Dans les entreprises

Paris Gare de Lyon : Les porteurs font grève

Depuis le 23 février, à la Gare de Lyon à Paris, les porteurs d'EFFIA sont en grève pour réclamer de meilleures conditions de travail, de salaire et d'embauche. EFFIA est une société créée de toutes pièces par les dirigeants de la SNCF, pour sous-traiter des tâches qui sont du ressort du personnel cheminot... (aide aux handicapés, accueil, présence sur les quais en période de pointe, et bagages etc). Cela afin de faire des économies dans le domaine du personnel. Notamment la direction recourt à l'embauche en CDD renouvelables et renouvelés, en fonction de ses besoins. En Gare de Lyon, leur local n'est qu'un réduit sombre, sans fenêtre et sans sanitaires.

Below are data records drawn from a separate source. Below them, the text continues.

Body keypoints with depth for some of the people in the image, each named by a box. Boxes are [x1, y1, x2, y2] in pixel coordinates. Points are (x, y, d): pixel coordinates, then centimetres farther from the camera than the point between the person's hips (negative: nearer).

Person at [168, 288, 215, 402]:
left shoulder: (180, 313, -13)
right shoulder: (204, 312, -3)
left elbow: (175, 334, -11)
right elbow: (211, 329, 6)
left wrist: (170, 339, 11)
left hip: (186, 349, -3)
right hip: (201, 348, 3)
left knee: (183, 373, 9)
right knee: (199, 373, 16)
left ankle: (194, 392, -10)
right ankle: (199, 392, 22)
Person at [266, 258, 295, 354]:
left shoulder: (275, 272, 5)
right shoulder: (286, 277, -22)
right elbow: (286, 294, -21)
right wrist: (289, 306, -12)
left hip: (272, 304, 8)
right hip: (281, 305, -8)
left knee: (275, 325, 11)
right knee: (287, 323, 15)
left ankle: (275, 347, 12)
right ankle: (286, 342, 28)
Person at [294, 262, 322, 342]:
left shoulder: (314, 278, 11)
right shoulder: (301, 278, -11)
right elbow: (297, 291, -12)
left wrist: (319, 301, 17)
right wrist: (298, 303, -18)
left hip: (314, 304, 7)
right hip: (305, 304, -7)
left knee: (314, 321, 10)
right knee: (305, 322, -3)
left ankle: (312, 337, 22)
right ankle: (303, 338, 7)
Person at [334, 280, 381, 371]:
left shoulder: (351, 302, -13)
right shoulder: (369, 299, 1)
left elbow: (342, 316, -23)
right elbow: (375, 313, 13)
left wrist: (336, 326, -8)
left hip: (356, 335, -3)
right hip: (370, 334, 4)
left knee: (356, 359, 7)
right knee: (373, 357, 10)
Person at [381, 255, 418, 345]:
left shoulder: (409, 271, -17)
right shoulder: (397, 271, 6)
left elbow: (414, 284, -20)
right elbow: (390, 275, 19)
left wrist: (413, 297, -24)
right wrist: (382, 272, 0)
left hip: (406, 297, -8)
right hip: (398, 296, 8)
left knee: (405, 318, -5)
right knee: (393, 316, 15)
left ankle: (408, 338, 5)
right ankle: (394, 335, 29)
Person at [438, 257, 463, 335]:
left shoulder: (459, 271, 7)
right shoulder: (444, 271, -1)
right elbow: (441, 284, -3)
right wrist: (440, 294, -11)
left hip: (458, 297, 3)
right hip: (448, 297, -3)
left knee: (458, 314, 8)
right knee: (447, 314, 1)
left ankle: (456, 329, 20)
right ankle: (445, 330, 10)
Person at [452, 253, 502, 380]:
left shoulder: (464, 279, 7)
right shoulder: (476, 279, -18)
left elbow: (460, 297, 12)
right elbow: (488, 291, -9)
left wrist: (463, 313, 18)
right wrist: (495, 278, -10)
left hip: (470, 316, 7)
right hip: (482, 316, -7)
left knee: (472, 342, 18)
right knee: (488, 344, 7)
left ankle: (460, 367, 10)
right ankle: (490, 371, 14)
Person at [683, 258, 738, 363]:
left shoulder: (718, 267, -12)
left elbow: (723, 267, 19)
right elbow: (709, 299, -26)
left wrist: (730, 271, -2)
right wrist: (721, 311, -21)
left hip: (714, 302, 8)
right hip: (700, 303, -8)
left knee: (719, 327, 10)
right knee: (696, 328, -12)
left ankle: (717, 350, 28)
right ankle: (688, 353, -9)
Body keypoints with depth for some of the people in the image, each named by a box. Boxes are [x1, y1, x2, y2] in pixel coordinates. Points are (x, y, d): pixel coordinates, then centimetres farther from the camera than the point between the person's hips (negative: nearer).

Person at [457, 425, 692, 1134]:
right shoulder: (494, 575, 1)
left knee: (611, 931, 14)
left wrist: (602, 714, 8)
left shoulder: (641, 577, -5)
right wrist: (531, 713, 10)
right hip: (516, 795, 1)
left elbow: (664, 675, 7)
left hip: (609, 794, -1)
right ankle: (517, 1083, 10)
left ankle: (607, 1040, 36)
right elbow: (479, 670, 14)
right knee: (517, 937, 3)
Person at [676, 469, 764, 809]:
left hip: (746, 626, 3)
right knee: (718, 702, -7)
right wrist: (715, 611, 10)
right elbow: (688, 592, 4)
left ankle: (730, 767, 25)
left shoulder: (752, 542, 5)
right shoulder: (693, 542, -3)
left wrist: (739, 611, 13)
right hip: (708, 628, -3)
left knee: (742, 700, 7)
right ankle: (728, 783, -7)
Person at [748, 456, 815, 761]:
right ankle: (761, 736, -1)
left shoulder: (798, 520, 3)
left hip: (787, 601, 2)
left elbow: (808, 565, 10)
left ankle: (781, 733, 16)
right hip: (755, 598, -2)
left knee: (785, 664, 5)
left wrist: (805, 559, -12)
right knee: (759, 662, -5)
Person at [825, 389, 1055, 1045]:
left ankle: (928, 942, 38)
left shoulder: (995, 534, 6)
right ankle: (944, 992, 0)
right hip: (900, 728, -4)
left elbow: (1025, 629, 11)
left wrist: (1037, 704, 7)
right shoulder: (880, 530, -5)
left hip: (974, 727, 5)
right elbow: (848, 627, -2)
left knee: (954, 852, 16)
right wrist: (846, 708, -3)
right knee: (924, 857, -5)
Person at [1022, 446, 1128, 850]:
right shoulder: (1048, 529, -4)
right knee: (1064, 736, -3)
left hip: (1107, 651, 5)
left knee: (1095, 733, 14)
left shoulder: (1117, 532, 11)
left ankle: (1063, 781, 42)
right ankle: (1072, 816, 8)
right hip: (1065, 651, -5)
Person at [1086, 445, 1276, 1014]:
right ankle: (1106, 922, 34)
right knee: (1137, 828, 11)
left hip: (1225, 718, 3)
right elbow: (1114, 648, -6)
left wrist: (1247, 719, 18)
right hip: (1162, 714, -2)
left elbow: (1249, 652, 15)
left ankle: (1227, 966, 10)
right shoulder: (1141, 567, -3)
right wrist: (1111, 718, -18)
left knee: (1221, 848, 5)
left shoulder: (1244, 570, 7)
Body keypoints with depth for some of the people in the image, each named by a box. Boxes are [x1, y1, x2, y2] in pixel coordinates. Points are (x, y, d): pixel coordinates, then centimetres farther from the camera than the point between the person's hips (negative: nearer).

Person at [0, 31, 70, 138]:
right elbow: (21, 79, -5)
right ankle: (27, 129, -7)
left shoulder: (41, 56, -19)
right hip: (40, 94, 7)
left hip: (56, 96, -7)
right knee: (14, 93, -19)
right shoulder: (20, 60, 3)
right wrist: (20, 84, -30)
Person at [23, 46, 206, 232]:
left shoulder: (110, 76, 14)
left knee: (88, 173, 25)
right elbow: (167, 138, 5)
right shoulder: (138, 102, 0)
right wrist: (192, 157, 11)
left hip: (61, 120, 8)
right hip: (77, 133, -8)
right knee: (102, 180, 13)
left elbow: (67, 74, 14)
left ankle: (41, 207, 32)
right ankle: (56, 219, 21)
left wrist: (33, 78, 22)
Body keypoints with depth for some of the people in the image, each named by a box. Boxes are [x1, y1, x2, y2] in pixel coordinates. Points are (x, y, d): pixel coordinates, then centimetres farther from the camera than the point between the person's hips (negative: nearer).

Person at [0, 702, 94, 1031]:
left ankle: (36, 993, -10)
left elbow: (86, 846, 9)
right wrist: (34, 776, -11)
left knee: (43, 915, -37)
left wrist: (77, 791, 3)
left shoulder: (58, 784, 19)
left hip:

Preuve s'il en est qu'ils travaillent bien pour la SNCF, c'est que depuis qu'ils font grève, des "caddies-boys" d'un nouveau type ont fait leur apparition pour prendre des "parts du marché". On voit qu'ils ne sont pas du métier. Ils n'utilisent ni tracteur, ni chariot à bagages, ni diable. Ils font tout au caddie... Et ils peinent... ils peinent... Un agent de la sécurité a voulu sans doute avoir le coeur net sur ces porteurs qui travaillaient au noir, et l'un d'eux, en sortant sa carte rouge, a dû avouer qu'il était un cadre... SNCF. Il paraît même que Pepy en personne, (n°2 de la SNCF) serait venu un week-end entre deux rendez-vous porter sa part de valises. Au service du "client"mais pas plus que ça, ils détournent des trains pour les faire arriver sur les voies proches du parking des cars, ce qui leur économise un certain travail, mais oblige les mamies à traverser toute la gare dans la cohue, avec leurs valises, pour rejoindre la station des taxis.

Ce n'est pas tant le service rendu aux usagers qui préoccupe la SNCF, que la hargne et le mépris contre des travailleurs qu'elle voudrait bien confiner dans les petits boulots précaires et mal payés.